All right. And then what about the next book? Give people a teaser. So after they've done, if you have finished reading this one, they know what's coming next. Well, I don't know what's coming in the first one yet, did I? It could be about any of what we spoke about. But the second one is a follow on from the first. It's not off subject. It's a follow on, but it goes on about real dark times and suicide awareness. And then a full circle for PTSD. And there's a lot of that.

I don't want to say I can't really say too much because it will give away the first one. And it's not a sales pitch either, but people need to read and understand the first one to absorb it. So they understand the second one. If I said if I release the second one before the first, what the fuck you want about it? It'd be like releasing series three of Cobra Kai before series one. That's an interesting example you just gave. So you need to watch Karate Kid first before you watch Cobra Kai.

Yeah, absolutely. But yeah, I just hope it gets the message out there. I hope people, I hope it leads me in a different direction in life as well. I don't want to do what you're doing now or something similar. Yeah, absolutely. Well, I mean, all these people that come on the show, the books, the documentaries, the podcasts, the songs, I mean, you name it. I was telling a friend of mine who's an artist yesterday, I feel like there's a renaissance.

That was Da Vinci's time where music and art and everything suddenly changed and took off. And I think there's a kind of renaissance again of mental health and emotion and recalibrating, for example, what a man is, getting rid of this bullshit. Oh, we're just fucking robots with no emotions and actually tapping into what we're supposed to be doing. And I think that there are some great organizations, like the BBC, I think is pretty spot on with most things.

But over here, a lot of the shit news stations and newspapers, they're losing a lot of their power because people just want the raw truth. So it is the books and the documentaries that are doing really well. People don't want the cheesy soap operas anymore. They want the raw documentaries to learn how Alex Honnell climbed El Capitan with no rope or what happened at Restrepo or you name it.

So I think it's great that you already are doing part of this and whether you have your own podcast or whether the book is made into a film. I'm really excited to see what the next five, 10 years holds because I would like to optimistically hope that we, the people, kind of retake that power from the shit bags of the world and start moving the needle forward to back to maybe forging some peace in the world for a while.

It may not be perfect, but getting away from the cycle of trauma, the cycle of violence and the cycle of war that we seem to be stuck in. Just the bullshit negativity in the world, because that's all it is at the minute. It's just bullshit, everything. You turn the news on, there's nothing nice about that. There's no good news about that.
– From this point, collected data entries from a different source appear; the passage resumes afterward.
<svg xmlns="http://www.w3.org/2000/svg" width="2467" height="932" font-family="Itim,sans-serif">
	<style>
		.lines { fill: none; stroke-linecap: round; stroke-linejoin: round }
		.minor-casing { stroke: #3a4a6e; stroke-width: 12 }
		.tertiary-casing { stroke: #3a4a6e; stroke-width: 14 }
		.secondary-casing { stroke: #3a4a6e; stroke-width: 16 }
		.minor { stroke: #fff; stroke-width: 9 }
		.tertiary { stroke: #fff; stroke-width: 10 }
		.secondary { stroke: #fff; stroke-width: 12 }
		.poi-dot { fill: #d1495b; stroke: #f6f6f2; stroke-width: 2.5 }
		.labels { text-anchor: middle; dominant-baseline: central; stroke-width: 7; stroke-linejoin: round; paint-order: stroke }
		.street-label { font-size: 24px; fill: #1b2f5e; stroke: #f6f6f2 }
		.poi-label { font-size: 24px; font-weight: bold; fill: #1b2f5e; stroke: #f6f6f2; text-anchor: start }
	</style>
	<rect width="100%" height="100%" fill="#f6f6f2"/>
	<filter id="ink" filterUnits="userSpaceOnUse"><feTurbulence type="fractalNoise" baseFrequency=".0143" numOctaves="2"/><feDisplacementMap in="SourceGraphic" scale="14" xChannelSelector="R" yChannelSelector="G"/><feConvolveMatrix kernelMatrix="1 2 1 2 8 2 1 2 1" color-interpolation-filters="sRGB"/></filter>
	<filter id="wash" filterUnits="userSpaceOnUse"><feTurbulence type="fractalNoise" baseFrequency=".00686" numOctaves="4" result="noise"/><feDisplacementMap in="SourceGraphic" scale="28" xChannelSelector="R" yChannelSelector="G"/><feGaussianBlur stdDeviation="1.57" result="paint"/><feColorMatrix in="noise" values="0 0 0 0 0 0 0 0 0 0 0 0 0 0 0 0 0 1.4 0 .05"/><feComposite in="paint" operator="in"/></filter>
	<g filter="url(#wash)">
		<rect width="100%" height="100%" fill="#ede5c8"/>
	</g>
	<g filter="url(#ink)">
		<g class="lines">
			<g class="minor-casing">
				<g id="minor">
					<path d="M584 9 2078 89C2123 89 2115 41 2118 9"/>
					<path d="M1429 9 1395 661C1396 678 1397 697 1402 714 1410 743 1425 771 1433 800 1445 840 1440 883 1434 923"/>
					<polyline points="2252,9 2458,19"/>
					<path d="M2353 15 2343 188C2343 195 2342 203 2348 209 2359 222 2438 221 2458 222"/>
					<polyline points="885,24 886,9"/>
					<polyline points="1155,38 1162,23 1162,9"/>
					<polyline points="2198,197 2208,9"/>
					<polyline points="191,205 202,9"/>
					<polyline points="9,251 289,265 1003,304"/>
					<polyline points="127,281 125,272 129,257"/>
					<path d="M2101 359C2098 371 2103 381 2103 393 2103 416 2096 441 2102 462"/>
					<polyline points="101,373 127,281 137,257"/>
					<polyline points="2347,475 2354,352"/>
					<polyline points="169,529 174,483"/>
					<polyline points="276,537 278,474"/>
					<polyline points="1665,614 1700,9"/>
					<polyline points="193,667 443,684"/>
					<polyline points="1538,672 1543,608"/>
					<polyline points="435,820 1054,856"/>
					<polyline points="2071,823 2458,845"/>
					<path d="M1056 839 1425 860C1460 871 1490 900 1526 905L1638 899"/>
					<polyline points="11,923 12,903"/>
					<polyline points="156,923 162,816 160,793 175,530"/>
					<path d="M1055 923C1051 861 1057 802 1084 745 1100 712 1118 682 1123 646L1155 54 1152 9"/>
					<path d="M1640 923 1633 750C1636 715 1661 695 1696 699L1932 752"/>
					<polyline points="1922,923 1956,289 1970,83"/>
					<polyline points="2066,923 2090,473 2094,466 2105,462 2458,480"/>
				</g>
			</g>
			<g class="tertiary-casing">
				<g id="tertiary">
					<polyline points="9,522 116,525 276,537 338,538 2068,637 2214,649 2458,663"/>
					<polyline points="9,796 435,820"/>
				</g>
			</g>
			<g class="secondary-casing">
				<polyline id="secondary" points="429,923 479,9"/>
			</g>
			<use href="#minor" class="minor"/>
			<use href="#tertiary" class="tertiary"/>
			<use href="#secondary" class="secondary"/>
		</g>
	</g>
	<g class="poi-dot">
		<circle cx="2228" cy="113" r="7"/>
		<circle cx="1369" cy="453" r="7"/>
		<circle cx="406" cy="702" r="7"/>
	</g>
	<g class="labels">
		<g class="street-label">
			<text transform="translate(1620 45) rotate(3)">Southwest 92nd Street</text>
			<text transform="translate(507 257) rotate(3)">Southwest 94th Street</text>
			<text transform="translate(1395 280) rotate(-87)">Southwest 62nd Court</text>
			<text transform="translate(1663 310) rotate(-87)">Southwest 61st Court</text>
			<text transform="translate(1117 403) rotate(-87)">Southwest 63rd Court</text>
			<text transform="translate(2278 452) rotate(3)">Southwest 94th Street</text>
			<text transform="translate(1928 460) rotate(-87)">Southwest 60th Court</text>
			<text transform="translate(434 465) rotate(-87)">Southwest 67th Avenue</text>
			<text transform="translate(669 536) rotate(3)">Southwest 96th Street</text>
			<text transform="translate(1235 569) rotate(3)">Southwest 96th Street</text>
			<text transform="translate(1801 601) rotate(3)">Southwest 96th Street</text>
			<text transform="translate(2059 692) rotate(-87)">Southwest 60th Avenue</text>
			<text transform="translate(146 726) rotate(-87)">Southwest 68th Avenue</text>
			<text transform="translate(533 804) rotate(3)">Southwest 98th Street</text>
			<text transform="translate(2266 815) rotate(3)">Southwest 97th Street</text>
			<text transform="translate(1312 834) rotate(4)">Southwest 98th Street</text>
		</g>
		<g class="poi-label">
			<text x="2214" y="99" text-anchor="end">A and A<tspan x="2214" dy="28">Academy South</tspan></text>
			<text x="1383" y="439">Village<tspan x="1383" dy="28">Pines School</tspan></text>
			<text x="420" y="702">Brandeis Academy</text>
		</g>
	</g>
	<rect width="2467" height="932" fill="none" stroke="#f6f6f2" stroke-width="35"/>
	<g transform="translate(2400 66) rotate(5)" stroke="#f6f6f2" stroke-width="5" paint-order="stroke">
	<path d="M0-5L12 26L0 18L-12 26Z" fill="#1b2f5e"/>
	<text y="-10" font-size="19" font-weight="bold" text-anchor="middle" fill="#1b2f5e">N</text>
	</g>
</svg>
There's no good news, is there? It's all just either Ukraine, Palestine, fucking, you know, I mean, COVID or there's a storm coming, you know, it's going to be too hot. It's just like, it's going to be too cold. It's just depressing. And unfortunately, unfortunately, you know, the human race at the minute wants to feel protected and they feel protected by the society. They're telling them things on TV. They're getting too focused into TV rather than listening to real people.
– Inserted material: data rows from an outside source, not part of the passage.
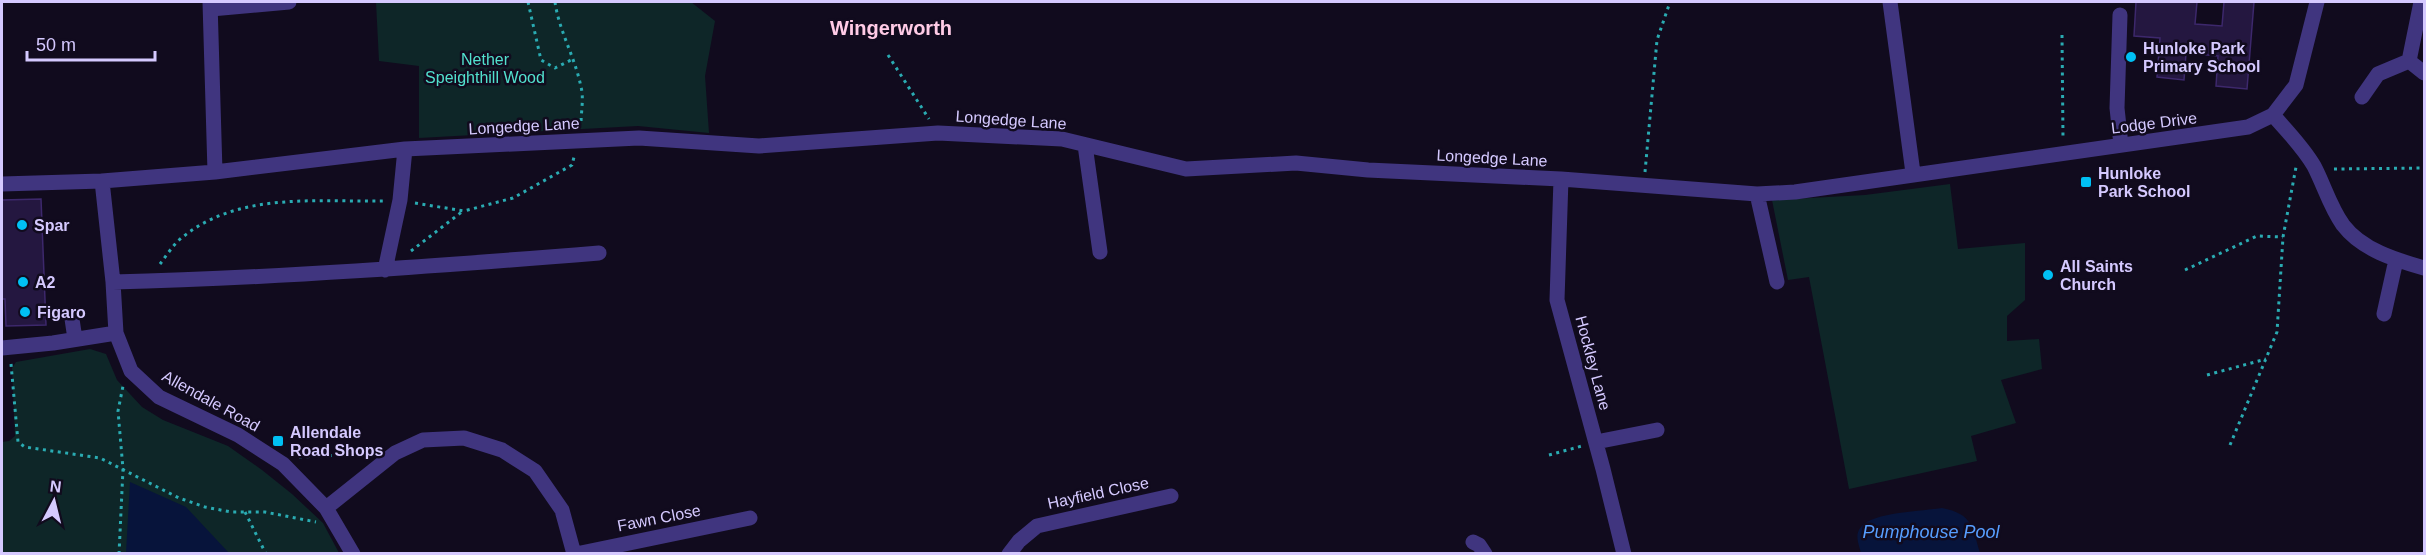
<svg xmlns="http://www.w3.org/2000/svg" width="2426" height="555" font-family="Helvetica,sans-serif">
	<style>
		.green { fill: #0e2628 }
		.water { fill: #07143b }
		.building { fill: #241740; stroke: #3d286c; stroke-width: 1.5 }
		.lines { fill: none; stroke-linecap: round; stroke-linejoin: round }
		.path { stroke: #2aabb2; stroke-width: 3; stroke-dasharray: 3 4.5; stroke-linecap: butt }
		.minor { stroke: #40357f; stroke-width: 15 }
		.poi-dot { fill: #00c0f4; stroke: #110b1e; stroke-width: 2 }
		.labels { text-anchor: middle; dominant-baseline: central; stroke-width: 5; stroke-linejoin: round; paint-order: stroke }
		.poi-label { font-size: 16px; font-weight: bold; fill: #d5c9ff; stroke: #110b1e; text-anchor: start }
		.park-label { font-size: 16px; fill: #52e1ce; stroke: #110b1e }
		.street-label { font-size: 16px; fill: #d5c9ff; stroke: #110b1e }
		.water-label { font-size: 18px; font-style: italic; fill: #579eff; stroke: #110b1e }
		.quarter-label { font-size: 20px; font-weight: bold; fill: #ffcbe6; stroke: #110b1e }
	</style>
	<rect width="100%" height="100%" fill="#110b1e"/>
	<!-- green -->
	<path class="green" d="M376,2H691L715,21L705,76L709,133L638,126L419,138V66L379,61Z
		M1950,184L1958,249L2025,243V300L2007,316V341L2039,339L2042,369L2001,380L2016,423L1971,436L1977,461L1849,489L1809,277L1788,280L1772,200L1865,195Z
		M90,349L106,354L117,380L142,407L163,420L228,446L262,470L292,494L323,523L339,553H2V442L9,441L15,436L12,368L16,362Z"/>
	<!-- water -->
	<path class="water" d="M130,482L186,507L229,553H126Z
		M1942,508C1973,514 1972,527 1980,553H1861C1859,545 1854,535 1861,527C1872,512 1924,511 1942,508Z"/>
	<!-- building -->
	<path class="building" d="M2136,2H2197L2195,24L2222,26L2224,2H2254L2247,89L2216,86L2218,56L2186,53L2184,80L2157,77L2160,38L2134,36Z
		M41,199L46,325L6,326L5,299H2V200Z"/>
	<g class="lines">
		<!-- path -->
		<path class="path" d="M528,2L541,60L555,68L573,59
			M555,2C559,31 575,57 581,87C584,98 581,112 581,124
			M2062,35L2063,138
			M888,55L929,119
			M2334,169L2424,168
			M1645,172L1657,40L1670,2
			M415,203L464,211L513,198L572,165L574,157
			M411,251L463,211
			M160,264C167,255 174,243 184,236C240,192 316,202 384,201
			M2185,270L2257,236L2283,237
			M11,364L18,442L25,447L100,458L179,498L205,507L231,512H265L316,522
			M2207,375L2266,359
			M2230,445L2277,332L2283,237L2296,167
			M1549,455L1582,446
			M299,457L367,454
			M245,512L266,554
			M119,554L123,469L118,411L123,386"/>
		<!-- minor -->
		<path class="minor" d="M210,2L215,172
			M1890,2L1913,173
			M2421,2L2409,61L2424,73
			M211,9L289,2
			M2120,15L2117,108L2121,145
			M2362,97L2378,74L2409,61
			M2273,115C2287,131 2303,147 2314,166C2324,185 2330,207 2343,225C2362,250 2396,260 2424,268
			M1085,145L1100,252
			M1561,179L1557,300L1603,469L1624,554
			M102,181L113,282L116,333L131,371L159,397L238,435L283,464L326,508L353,554
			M2,184L102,181L215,172L405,149L639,138L759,146L938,133L1062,139L1186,169L1296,163L1368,170L1561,179L1757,194L1795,192L2248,127L2273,115L2296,85L2317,2
			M1757,194L1777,282
			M385,270L400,200L405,149
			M113,282C275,278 437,266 599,253
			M2384,314L2396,260
			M72,319L75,339
			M2,348L53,343L116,333
			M1596,442L1657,430
			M326,508L395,453L423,440L464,438L502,450L535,471L562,510L574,554
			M1473,542L1479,545L1485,554
			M576,554L750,518
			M1009,554L1019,541L1037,526L1171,496"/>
	</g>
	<!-- markers -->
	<g class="poi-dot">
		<circle cx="2131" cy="57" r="6"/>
		<rect x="2080" y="176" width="12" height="12" rx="3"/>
		<circle cx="22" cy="225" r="6"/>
		<circle cx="2048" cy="275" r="6"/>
		<circle cx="23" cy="282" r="6"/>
		<circle cx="25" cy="312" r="6"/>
		<rect x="272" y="435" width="12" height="12" rx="3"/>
	</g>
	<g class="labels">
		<!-- poi labels -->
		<g class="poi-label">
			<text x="2143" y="48">Hunloke Park<tspan x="2143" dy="18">Primary School</tspan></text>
			<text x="2098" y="173">Hunloke<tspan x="2098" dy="18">Park School</tspan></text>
			<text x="34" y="225">Spar</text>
			<text x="2060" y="266">All Saints<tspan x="2060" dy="18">Church</tspan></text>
			<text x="35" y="282">A2</text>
			<text x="37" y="312">Figaro</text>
			<text x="290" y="432">Allendale<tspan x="290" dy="18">Road Shops</tspan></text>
		</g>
		<!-- park labels -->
		<g class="park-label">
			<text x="485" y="59">Nether<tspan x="485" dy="18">Speighthill Wood</tspan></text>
		</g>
		<!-- street labels -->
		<g class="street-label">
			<text transform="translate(1011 120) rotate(4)">Longedge Lane</text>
			<text transform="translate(2154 123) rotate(-7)">Lodge Drive</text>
			<text transform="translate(524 126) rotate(-3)">Longedge Lane</text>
			<text transform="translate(1492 158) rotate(3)">Longedge Lane</text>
			<text transform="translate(1593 363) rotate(75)">Hockley Lane</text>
			<text transform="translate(211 401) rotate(29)">Allendale Road</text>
			<text transform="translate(1098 493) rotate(-12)">Hayfield Close</text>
			<text transform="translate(659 518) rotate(-11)">Fawn Close</text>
		</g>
		<!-- water labels -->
		<g class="water-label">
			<text x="1931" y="532">Pumphouse Pool</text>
		</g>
		<!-- quarter labels -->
		<g class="quarter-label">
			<text x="891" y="28">Wingerworth</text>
		</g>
	</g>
	<!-- border -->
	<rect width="2426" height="555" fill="none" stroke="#d5c9ff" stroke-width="6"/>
	<!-- north arrow -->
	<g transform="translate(54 501) rotate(7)" stroke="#110b1e" stroke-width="4.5" paint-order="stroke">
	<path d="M0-4.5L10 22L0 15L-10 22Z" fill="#d5c9ff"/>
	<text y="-9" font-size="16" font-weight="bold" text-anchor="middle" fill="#d5c9ff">N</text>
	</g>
	<!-- scale -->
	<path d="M27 51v9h128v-9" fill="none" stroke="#d5c9ff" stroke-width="3"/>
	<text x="36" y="51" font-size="18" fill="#d5c9ff" stroke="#110b1e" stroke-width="4.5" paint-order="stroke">50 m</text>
</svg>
That's the problem. They want to feel protected by the protection and really that protection doesn't give a fuck about it. They couldn't care less. That's the truth. That's the truth. 100%. That's a mic drop moment right there. Yeah. Ben, I just want to say thank you. It's been an amazing conversation. You know, I try to not go down all the storytelling. Obviously that will be in the book, but, you know, we've explored some really cool topics. So thank you so much.

It's been a different podcast, James, and it's been, yeah, stay in touch, please. And you know what I mean? Yeah, it's been good.